Member of Parliament for Lambton—Middlesex
- In office November 21, 1988 – October 24, 1993
- Preceded by: Sidney Fraleigh
- Succeeded by: Rose-Marie Ur
- In office February 18, 1980 – September 3, 1984
- Preceded by: Sidney Fraleigh
- Succeeded by: Sidney Fraleigh

Personal details
- Born: Ralph Hugh Duncan Ferguson September 13, 1929 Mosa Township, Ontario, Canada
- Died: August 30, 2020 (aged 90) Watford, Ontario, Ontario, Canada
- Party: Liberal
- Spouse: Dolores Garrod
- Children: 2
- Profession: Farmer;

= Ralph Ferguson =

Canadian farmer and former politician (1929–2020)

Ralph Ferguson (September 13, 1929 – August 30, 2020) was a Canadian farmer and politician.

Ferguson was a farmer in south-western Ontario and co-founder of the Lambton Pork Producers Association. In the late 1950s, he was chairman of the Lambton County Egg Producers.

He was first elected to the House of Commons of Canada in the 1980 federal election as the Liberal Member of Parliament (MP) for Lambton--Middlesex.

Ferguson served as parliamentary secretary to the Minister of State for Small Businesses and Tourism from 1980 to 1982, Deputy Government Whip from 1982 to 1984, and parliamentary secretary to the Minister of Finance from March to June 1984.

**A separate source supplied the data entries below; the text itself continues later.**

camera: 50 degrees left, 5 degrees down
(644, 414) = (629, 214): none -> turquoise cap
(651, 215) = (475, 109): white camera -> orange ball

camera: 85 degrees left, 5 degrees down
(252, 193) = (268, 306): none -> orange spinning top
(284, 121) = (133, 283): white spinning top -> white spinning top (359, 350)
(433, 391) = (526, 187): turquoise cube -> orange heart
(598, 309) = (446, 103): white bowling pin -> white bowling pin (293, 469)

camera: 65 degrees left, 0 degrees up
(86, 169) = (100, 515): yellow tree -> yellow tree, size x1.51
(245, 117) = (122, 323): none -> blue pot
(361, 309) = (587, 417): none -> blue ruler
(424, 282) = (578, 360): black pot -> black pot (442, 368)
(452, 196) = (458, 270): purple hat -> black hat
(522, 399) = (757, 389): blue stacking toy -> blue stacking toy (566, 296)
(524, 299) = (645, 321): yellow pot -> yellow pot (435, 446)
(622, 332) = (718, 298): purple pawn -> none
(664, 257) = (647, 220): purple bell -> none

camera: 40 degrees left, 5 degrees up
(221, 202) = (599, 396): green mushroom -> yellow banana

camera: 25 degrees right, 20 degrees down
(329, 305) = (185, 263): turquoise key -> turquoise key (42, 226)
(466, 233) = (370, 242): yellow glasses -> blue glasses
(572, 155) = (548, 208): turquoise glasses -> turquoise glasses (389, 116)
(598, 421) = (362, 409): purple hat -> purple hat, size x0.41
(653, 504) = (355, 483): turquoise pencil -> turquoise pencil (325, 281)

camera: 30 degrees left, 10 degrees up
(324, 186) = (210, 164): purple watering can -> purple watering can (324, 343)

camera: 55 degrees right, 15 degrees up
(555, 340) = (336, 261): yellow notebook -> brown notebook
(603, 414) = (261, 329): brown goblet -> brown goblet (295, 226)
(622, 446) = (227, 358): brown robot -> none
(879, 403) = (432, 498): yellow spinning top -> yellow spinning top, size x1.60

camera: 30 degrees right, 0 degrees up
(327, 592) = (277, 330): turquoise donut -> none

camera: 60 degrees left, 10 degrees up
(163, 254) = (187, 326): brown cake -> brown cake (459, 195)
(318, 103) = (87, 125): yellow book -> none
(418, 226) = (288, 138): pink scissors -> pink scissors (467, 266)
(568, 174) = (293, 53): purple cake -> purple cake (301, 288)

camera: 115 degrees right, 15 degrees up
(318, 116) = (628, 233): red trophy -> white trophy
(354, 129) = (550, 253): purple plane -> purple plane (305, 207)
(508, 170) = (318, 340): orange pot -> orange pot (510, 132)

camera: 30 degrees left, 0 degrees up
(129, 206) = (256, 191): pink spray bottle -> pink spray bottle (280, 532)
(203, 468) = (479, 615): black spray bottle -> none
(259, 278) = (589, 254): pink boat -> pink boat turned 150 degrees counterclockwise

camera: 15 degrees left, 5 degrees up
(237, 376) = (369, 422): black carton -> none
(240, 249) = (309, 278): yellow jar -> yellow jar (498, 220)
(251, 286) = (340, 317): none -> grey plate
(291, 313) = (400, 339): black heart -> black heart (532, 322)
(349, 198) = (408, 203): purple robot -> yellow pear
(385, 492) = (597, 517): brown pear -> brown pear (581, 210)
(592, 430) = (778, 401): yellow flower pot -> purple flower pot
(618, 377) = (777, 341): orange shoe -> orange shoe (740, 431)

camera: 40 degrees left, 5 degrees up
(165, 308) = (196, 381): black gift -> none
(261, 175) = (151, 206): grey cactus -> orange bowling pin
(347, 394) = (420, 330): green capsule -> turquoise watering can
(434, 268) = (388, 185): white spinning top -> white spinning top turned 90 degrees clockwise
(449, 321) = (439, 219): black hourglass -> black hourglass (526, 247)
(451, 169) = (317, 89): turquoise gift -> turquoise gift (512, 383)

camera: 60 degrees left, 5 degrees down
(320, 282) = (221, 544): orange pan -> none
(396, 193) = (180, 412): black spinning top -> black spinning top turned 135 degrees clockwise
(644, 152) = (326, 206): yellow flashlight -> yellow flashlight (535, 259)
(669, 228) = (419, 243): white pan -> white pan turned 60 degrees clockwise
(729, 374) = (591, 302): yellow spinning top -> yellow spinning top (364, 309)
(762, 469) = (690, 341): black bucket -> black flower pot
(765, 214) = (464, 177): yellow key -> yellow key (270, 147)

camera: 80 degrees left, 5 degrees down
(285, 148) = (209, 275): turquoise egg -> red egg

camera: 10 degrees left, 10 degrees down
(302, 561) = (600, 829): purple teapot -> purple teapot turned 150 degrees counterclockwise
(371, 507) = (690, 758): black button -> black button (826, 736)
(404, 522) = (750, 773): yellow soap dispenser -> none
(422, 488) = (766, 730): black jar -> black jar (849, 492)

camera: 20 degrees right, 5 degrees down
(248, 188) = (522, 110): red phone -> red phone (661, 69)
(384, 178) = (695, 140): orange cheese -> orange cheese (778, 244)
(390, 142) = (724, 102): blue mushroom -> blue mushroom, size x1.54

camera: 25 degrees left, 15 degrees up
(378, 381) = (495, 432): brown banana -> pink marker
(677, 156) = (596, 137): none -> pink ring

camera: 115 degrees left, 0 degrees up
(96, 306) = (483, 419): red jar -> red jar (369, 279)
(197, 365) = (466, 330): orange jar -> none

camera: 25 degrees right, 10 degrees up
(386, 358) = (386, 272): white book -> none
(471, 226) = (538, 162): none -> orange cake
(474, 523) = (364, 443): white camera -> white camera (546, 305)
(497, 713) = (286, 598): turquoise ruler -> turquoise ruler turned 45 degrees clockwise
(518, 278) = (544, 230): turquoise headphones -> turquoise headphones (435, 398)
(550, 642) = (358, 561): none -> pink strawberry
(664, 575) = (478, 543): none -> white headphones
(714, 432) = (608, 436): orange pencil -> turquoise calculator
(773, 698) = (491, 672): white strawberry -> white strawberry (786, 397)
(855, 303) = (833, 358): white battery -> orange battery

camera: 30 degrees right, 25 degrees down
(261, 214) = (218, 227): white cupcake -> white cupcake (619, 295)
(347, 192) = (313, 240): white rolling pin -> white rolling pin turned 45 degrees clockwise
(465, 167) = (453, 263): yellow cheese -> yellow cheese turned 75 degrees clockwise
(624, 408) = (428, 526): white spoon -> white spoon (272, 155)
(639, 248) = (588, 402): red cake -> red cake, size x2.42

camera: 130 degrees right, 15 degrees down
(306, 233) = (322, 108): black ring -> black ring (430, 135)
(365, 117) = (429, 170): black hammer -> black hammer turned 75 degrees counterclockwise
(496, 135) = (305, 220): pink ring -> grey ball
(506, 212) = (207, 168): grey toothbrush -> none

When John Turner succeeded Pierre Trudeau as Liberal leader and Prime Minister of Canada, he brought Ferguson into the Cabinet as Minister of Agriculture, succeeding long-time Trudeau Agriculture minister Eugene Whelan.

Ferguson's cabinet career was short-lived, however, as both he and the Turner government were defeated in the September 1984 federal election.

As a backbench MP, Ferguson participated in several trade missions as an advocate of export market expansion. He also played a role in the creation of the Canadian Agricultural Export Corporation or CANAGREX, a crown corporation formed in 1983 and disbanded by the Mulroney government in 1987. As minister, he established the first controlled environment seed bank in an effort to protect parent seed stocks.

He was successful in his attempt to return to the House in the 1988 federal election having campaigned strongly against the Canada-US Free Trade Agreement. Ferguson did not run in the 1993 federal election, preferring to retire from politics and return to the farm where he was an active conservationist. He was also an environmentalist and advocate for renewable energy.

Ferguson died on August 30, 2020, at age 90.